The mega-hyped storm arrived at Fruita, Utah, in the middle of the night leaving behind perhaps a couple of hundreths of an inch of rain and a lot of wind.
The wind is really confusing the leaves. They don't know which way to blow. First they race across north across the campground. Then they change their leaf minds and race back south. Such behavior makes them very interesting to watch. Fruita's stately old growth cottonwood trees were at their peak when we arrived early Monday afternoon.
Now their slightly past their peak because the wind has stripped off lotsa leaves. But there's still plenty of color, so much so that the campground has an odd but pleasing yellow tint.
The NPS put signs at the Visitor Center saying "Campground FULL" but it actually wasn't completely full. Close but not quite.
As usual the Capitol Reef Campground fills out Hearts & Spirits full with Joy & Delight. Site 30 in the B Loop is arguably the best site in the whole campground.
After our Spring 2021 Northbound trip and factoring in this Fall's Southbound route so far, we've decided it's our new South-North Route. Plus, we're going to experiment with repeating our Fall 2019 leg via Hanksville-Blanding-Bluff to Arizona. It might actually be equal or even shorter distance to go that way rather than to go back through Loa and then to Koosharem, etc. to get to US 89.
You can't make something from nothing. Cell signal boosters only work if they have a weak signal to boost. There is absolutely ZERO cell signal here in Fruita and the NPS intends to keep it that way. So, our hoop-dee-doo cell signal booster is useless in such a situation.
However, it "might" work its magic at a viewpoint where we know there is a weak signal. The nice thing about the unit we purchased is that it came with two external antennas. One works great on a tall mast. The other is magnetic and can simply be attached to the roof of the truck. The amplifier plugs into the 12 volt port. Those ports used to be called cigarette lighters but that seems such an archaic name now.
Today promises to be cooler than normal. It was 68 degrees when we pulled into this campground yesterday. At 10 AM it's 44 degrees and the wind makes it feel even cooler than that.
Anyway, it will be a good day to spend time at the Visitor Center trying to find more information about The Bird Ripple Rock Mine and also the location of the 1937 National Monument Dedication Ceremony.
We're thinking of delivering a short Eulogy to E.P. Pectol at that Dedication Site but, as this point, we have no clue where it is located.
We have VERY low expeectations for working with the NPS Staff today. In fact, it will be no surprise if we come up empty-handed on all of our inquiries.
This might be a large National Park in physical area but it's a very small park in terms of Staffing and so-called "resources." I'd be quite surprised if they actually even had archival records located on site here.
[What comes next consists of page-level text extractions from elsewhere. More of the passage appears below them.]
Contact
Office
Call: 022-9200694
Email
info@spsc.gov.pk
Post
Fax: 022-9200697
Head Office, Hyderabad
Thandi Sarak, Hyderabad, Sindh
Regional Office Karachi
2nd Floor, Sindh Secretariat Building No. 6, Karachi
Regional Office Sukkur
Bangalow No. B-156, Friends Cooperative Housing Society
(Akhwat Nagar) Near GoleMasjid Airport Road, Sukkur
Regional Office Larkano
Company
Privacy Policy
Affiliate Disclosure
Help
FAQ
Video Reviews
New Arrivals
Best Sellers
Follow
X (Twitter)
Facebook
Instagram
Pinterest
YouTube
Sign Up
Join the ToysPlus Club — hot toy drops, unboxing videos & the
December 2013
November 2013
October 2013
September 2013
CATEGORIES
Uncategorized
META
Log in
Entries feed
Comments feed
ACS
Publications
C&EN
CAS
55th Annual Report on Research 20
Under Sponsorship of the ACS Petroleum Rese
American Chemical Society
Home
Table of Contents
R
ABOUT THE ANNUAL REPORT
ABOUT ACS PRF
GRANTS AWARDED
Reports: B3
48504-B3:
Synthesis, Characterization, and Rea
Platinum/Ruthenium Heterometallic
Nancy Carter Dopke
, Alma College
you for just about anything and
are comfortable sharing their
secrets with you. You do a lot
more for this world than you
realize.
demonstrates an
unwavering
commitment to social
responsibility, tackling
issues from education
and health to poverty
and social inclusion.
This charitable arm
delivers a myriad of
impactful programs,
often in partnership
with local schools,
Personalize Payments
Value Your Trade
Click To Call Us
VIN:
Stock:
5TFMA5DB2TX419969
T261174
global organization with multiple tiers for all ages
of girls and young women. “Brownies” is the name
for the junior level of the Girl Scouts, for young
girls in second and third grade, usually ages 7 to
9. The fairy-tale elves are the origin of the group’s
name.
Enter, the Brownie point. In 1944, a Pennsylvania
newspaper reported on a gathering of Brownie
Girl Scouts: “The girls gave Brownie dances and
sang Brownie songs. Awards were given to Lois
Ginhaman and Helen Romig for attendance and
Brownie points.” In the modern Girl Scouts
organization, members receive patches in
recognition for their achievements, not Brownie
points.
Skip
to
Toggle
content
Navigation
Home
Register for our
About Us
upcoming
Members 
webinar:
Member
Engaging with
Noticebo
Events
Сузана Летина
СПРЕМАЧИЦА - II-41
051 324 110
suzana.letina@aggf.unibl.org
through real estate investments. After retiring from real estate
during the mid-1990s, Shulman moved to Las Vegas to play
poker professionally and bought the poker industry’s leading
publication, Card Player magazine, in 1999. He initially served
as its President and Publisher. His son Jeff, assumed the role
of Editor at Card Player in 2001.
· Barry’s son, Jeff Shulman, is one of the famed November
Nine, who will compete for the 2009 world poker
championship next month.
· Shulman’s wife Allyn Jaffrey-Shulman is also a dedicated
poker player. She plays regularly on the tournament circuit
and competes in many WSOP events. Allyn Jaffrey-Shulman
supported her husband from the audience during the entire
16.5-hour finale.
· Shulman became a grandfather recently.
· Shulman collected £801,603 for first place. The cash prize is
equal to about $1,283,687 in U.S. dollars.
I'd be willing to bet real money the Capitol Reef archives are located at the Denver Regional Office.
But whatever...at least we will give it a good ol' college try and see wot hoppens.
Theoretically, the weather is supposed to improve this week. With four more nights remaining, we have plenty of time to explore and do all the stuff people do when they visit Capitol Reef.
Capitol Reef National Park was created from Capitol Reef National Monument on December 18, 1971, when President Nixon signed it into law. So the Park is turning 50. Efforts to designate this area as a National Park actually began over 100 years ago through the relentless efforts of E.P. Pectol. Pectol coined the name "Wayne Wonderland" well over 100 years ago. He and his pards began a concerted promotional campaign in 1921.
Back in 1925, people here actually thought that a "Wayne Wonderland" State Park had been created. A couple thousand folks showed up at a Dedication and the Governor was keynote speaker. Interestingly, there never was a Wayne Wonderland State Park here or anywhere else. But people "thought" there was. President Franklin Roosevelt actually signed the law creating Capitol Reef National Monument in August 1937. It was supposed to be called Wayne Wonderland National Monument but some NPS bureaucrat co-opted the name at the last minute in the legislative process. Local folks wer\\\e very upset about the name change.
Guess who actually named the area Capitol Reef? None other than that famous river runner, Major John Wesley Powell!
All-in-all, it's a minor miracle that Capitol Reef National Monument became a Nation Park 50 years ago. Such a thing would NEVER happen in today's political climate. Utah has five headliner National Parks. It's doubtful ANY of them would stand a snowball's chance of becoming National Parks in today's contentious culture.
We're very happy to be tucked into the Capitol Reef campground at Fruita. It's one of our favorite places to be. We Love It Here.